Government issues Solvency II call for evidence

A significant overhaul of solvency legislation is expected.

On October 19, HM Treasury issued a "call for evidence", which seeks industry views on how to tailor Solvency II to better support the unique features of the UK insurance sector. 

Solvency II, as implemented in 2016, followed a maximum harmonisation approach designed to cover the entire EU insurance market. As such, it would be problematic to adjust Solvency II at an EU level to reflect certain specific features of the UK market. Once the transition period ends, the UK will no longer be constrained by the EU legislative framework and, in issuing the call for evidence, the government is confident it will have the legal remit to alter some aspects of Solvency II to encourage growth in the UK and new market entrants. 

The call for evidence signals the UK's departure from EU rules without waiting for an EU confirmation of Solvency II equivalence. Presumably, by the time the Treasury gets feedback from the EU on the UK's equivalence position, this will influence the eventual approach to the UK’s revisions of Solvency II. 

Although the Treasury deems the prescriptive model inherited under Solvency II not fit for the UK, it is not clear as yet how any reforms will be taken forward, although a significant rewrite of onshored legislative material is expected. 

The Treasury is looking at improving the standard formula, which could mean greater use of adjustments and insurers avoiding the more complex internal model route. For an internal model, easier requirements and approval processes with more flexibility in the internal model design are being considered. The Treasury is also looking to give the Prudential Regulation Authority (PRA) more flexibility in how it applies both methods.


Other notable areas of reform include reviewing reporting requirements, where the Treasury is seeking views on the benefits versus the costs of the existing reporting requirements, including whether existing reporting waivers could be extended.

Perhaps to allow the UK to remain a "hub" for insurance after Brexit, the Treasury is seeking views on whether to reduce the regulatory burden for branches of foreign firms operating in the UK, including the possibility of removing capital requirements. The Treasury and the PRA, given its new insurer start-up unit (NISU), are keen to improve the mobilisation of new insurers and seek views on a proportionate regime which reduces barriers for new entrants.

Given the PRA’s representations to the Treasury Select Committee on Solvency II back in 2018, it is no surprise the first item mentioned is the risk margin, the additional capital buffer insurers hold for non-hedgeable risks. As the call for evidence notes, UK life insurers that underwrite significant quantities of long-term life business with guarantees, such as annuities, are disproportionately affected by the Solvency II methodology used to calculate the risk margin.

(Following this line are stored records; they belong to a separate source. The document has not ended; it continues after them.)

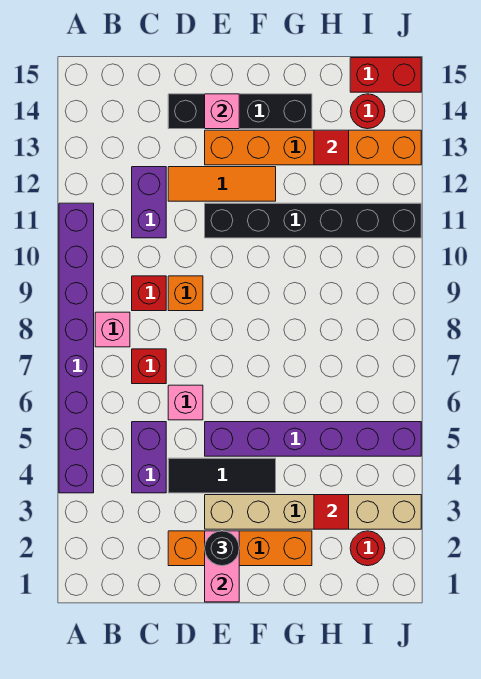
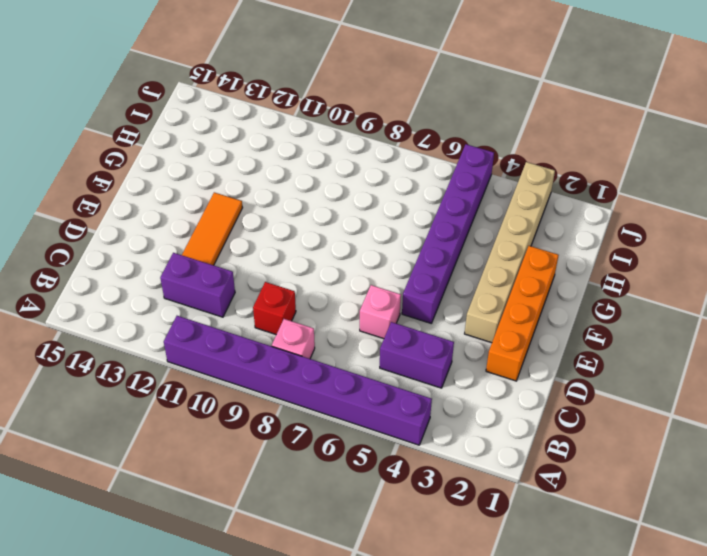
none -> red 1x1 brick [132,349,166,384]
none -> black 1x3 tile [168,458,276,493]
none -> orange 1x1 brick [168,276,203,311]

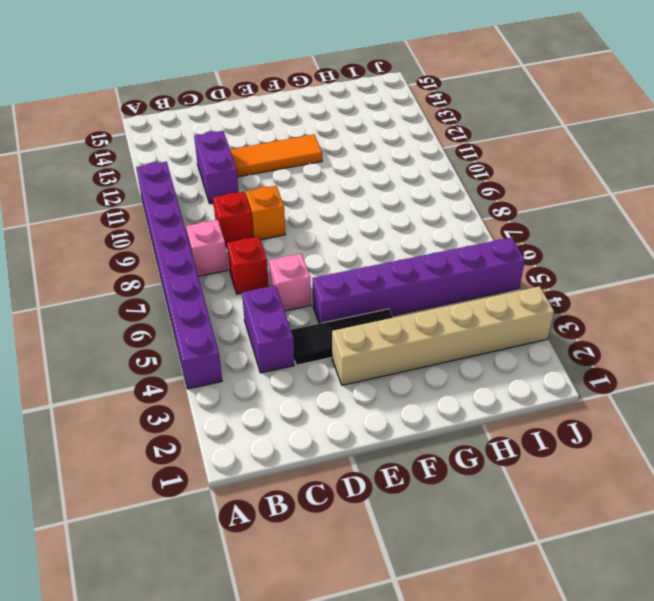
none -> orange 1x4 brick [168,531,312,566]
none -> black 1x4 brick [168,94,312,129]
none -> black 1x6 brick [205,203,421,238]

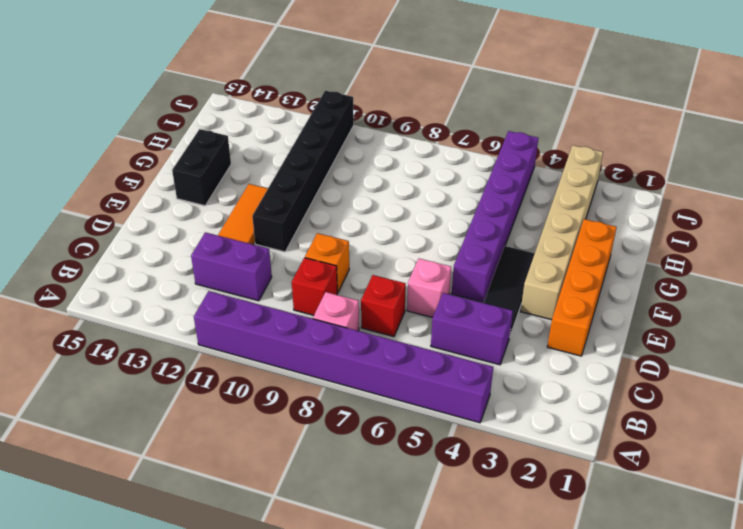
black 1x2 brick [172,129,231,206] -> black 1x4 brick [168,94,312,129]
none -> orange 1x6 brick [205,130,421,165]
none -> red 1x1 round brick [350,531,385,566]
none -> red 1x1 round brick [350,94,385,129]

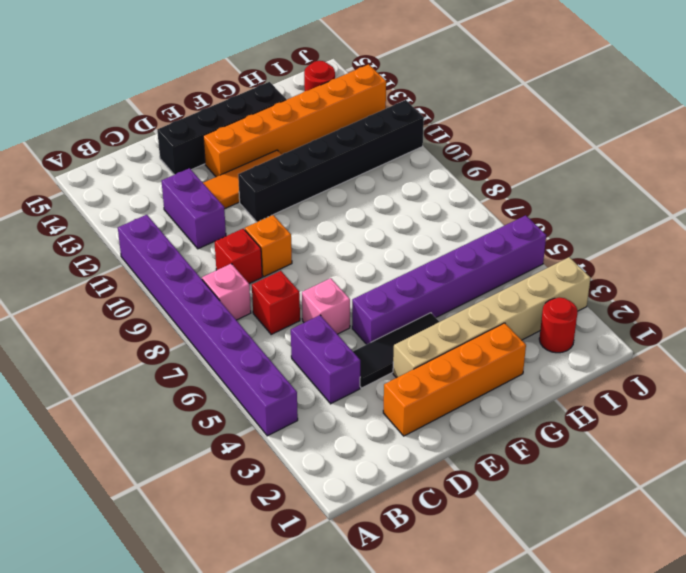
none -> red 1x2 brick [350,58,421,92]
none -> pink 1x2 brick [205,531,239,602]
none -> pink 1x1 brick [205,94,239,129]

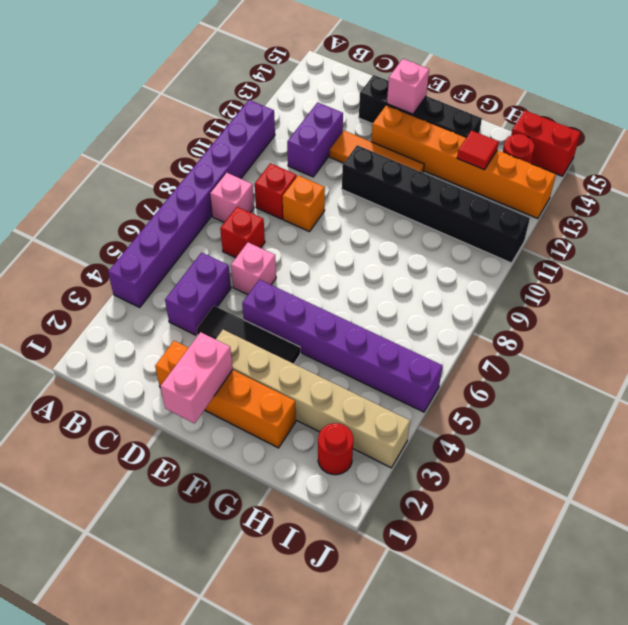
none -> red 1x1 tile [314,495,349,529]
none -> black 1x1 round brick [205,531,239,566]

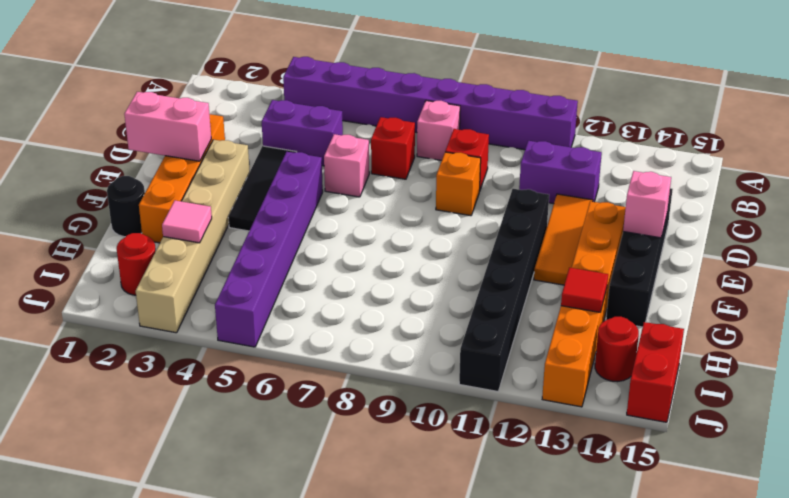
black 1x1 round brick [107,176,145,237] -> black 1x1 round brick moved to [205,531,239,566]
pink 1x1 tile [162,201,212,243] -> red 1x1 tile [314,495,349,529]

The risk margin has also been criticised for being too volatile, especially when interest rates are so low. The call for evidence does not set out a solution for the risk margin, but asks for views on “the preferred means of modifying the current ‘cost of capital’ approach”. Affected insurers should, therefore, forward proposals especially if another methodology is preferred.

Another area under review is the matching adjustment. Under existing rules, the matching adjustment is restrictive in the types of liabilities and assets that qualify, with the Treasury now exploring the possibility of loosening eligibility requirements. The costs and complexities of restructuring assets so they qualify for the matching adjustment also acts as a barrier to its use by smaller firms.

Once the Treasury has reviewed the feedback, it is expected to consult in the first half of 2021 on changes which require amendments to onshored legislation, primarily the Solvency 2 and Insurance (Amendment, etc.) (EU Exit) Regulations 2019. Changes are also to be expected to be made to PRA rules, as these transpose the Solvency II Directive requirements. A significant overhaul of onshored Solvency legislation is expected and will be made in light of the reforms of UK legislation initiated by the Future Regulatory Framework Review and which is currently considering how the UK’s regulatory framework for financial services could be adapted for the UK’s post-Brexit future.